*** DATA FOR REVIEW Section Begins ***

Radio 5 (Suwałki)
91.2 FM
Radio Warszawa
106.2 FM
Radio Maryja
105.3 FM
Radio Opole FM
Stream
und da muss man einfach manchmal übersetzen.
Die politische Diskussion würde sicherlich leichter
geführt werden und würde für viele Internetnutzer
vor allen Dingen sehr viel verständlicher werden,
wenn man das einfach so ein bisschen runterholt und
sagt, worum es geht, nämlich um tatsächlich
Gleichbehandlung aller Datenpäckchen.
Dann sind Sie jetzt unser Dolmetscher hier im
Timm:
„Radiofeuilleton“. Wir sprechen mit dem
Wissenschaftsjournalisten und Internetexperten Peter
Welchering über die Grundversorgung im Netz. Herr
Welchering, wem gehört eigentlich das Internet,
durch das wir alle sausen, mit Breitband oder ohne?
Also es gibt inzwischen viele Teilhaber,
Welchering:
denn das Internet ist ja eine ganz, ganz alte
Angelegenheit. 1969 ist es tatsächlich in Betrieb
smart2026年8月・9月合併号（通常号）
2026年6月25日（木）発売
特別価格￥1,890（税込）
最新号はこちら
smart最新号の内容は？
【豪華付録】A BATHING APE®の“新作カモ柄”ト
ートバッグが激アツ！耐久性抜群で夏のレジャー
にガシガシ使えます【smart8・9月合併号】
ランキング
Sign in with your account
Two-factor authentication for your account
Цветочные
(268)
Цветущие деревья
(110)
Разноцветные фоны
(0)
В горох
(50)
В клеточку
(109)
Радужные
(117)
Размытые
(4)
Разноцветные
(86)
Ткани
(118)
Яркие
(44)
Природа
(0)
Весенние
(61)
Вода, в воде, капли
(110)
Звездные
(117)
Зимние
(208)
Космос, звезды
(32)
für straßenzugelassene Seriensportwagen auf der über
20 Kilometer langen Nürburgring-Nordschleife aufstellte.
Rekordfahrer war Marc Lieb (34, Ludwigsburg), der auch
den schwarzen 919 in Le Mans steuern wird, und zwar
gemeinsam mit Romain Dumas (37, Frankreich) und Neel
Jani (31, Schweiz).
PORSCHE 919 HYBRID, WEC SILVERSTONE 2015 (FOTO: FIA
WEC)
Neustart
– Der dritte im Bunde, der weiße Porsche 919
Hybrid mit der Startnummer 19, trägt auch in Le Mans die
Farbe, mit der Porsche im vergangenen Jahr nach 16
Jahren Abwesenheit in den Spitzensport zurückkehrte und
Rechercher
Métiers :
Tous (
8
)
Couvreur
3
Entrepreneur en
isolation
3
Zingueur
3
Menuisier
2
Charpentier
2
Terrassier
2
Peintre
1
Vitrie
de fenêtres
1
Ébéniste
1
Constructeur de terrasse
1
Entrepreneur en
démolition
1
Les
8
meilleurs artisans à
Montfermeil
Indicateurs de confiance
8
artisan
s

*** DATA FOR REVIEW Section Ends ***

## WHAT TO WORK ON
Rewrite every line of the listing above as a numbered list, leaving out any blank lines.

## WRITTEN RESPONSE
1. Radio 5 (Suwałki)
2. 91.2 FM
3. Radio Warszawa
4. 106.2 FM
5. Radio Maryja
6. 105.3 FM
7. Radio Opole FM
8. Stream
9. und da muss man einfach manchmal übersetzen.
10. Die politische Diskussion würde sicherlich leichter
11. geführt werden und würde für viele Internetnutzer
12. vor allen Dingen sehr viel verständlicher werden,
13. wenn man das einfach so ein bisschen runterholt und
14. sagt, worum es geht, nämlich um tatsächlich
15. Gleichbehandlung aller Datenpäckchen.
16. Dann sind Sie jetzt unser Dolmetscher hier im
17. Timm:
18. „Radiofeuilleton“. Wir sprechen mit dem
19. Wissenschaftsjournalisten und Internetexperten Peter
20. Welchering über die Grundversorgung im Netz. Herr
21. Welchering, wem gehört eigentlich das Internet,
22. durch das wir alle sausen, mit Breitband oder ohne?
23. Also es gibt inzwischen viele Teilhaber,
24. Welchering:
25. denn das Internet ist ja eine ganz, ganz alte
26. Angelegenheit. 1969 ist es tatsächlich in Betrieb
27. smart2026年8月・9月合併号（通常号）
28. 2026年6月25日（木）発売
29. 特別価格￥1,890（税込）
30. 最新号はこちら
31. smart最新号の内容は？
32. 【豪華付録】A BATHING APE®の“新作カモ柄”ト
33. ートバッグが激アツ！耐久性抜群で夏のレジャー
34. にガシガシ使えます【smart8・9月合併号】
35. ランキング
36. Sign in with your account
37. Two-factor authentication for your account
38. Цветочные
39. (268)
40. Цветущие деревья
41. (110)
42. Разноцветные фоны
43. (0)
44. В горох
45. (50)
46. В клеточку
47. (109)
48. Радужные
49. (117)
50. Размытые
51. (4)
52. Разноцветные
53. (86)
54. Ткани
55. (118)
56. Яркие
57. (44)
58. Природа
59. (0)
60. Весенние
61. (61)
62. Вода, в воде, капли
63. (110)
64. Звездные
65. (117)
66. Зимние
67. (208)
68. Космос, звезды
69. (32)
70. für straßenzugelassene Seriensportwagen auf der über
71. 20 Kilometer langen Nürburgring-Nordschleife aufstellte.
72. Rekordfahrer war Marc Lieb (34, Ludwigsburg), der auch
73. den schwarzen 919 in Le Mans steuern wird, und zwar
74. gemeinsam mit Romain Dumas (37, Frankreich) und Neel
75. Jani (31, Schweiz).
76. PORSCHE 919 HYBRID, WEC SILVERSTONE 2015 (FOTO: FIA
77. WEC)
78. Neustart
79. – Der dritte im Bunde, der weiße Porsche 919
80. Hybrid mit der Startnummer 19, trägt auch in Le Mans die
81. Farbe, mit der Porsche im vergangenen Jahr nach 16
82. Jahren Abwesenheit in den Spitzensport zurückkehrte und
83. Rechercher
84. Métiers :
85. Tous (
86. 8
87. )
88. Couvreur
89. 3
90. Entrepreneur en
91. isolation
92. 3
93. Zingueur
94. 3
95. Menuisier
96. 2
97. Charpentier
98. 2
99. Terrassier
100. 2
101. Peintre
102. 1
103. Vitrie
104. de fenêtres
105. 1
106. Ébéniste
107. 1
108. Constructeur de terrasse
109. 1
110. Entrepreneur en
111. démolition
112. 1
113. Les
114. 8
115. meilleurs artisans à
116. Montfermeil
117. Indicateurs de confiance
118. 8
119. artisan
120. s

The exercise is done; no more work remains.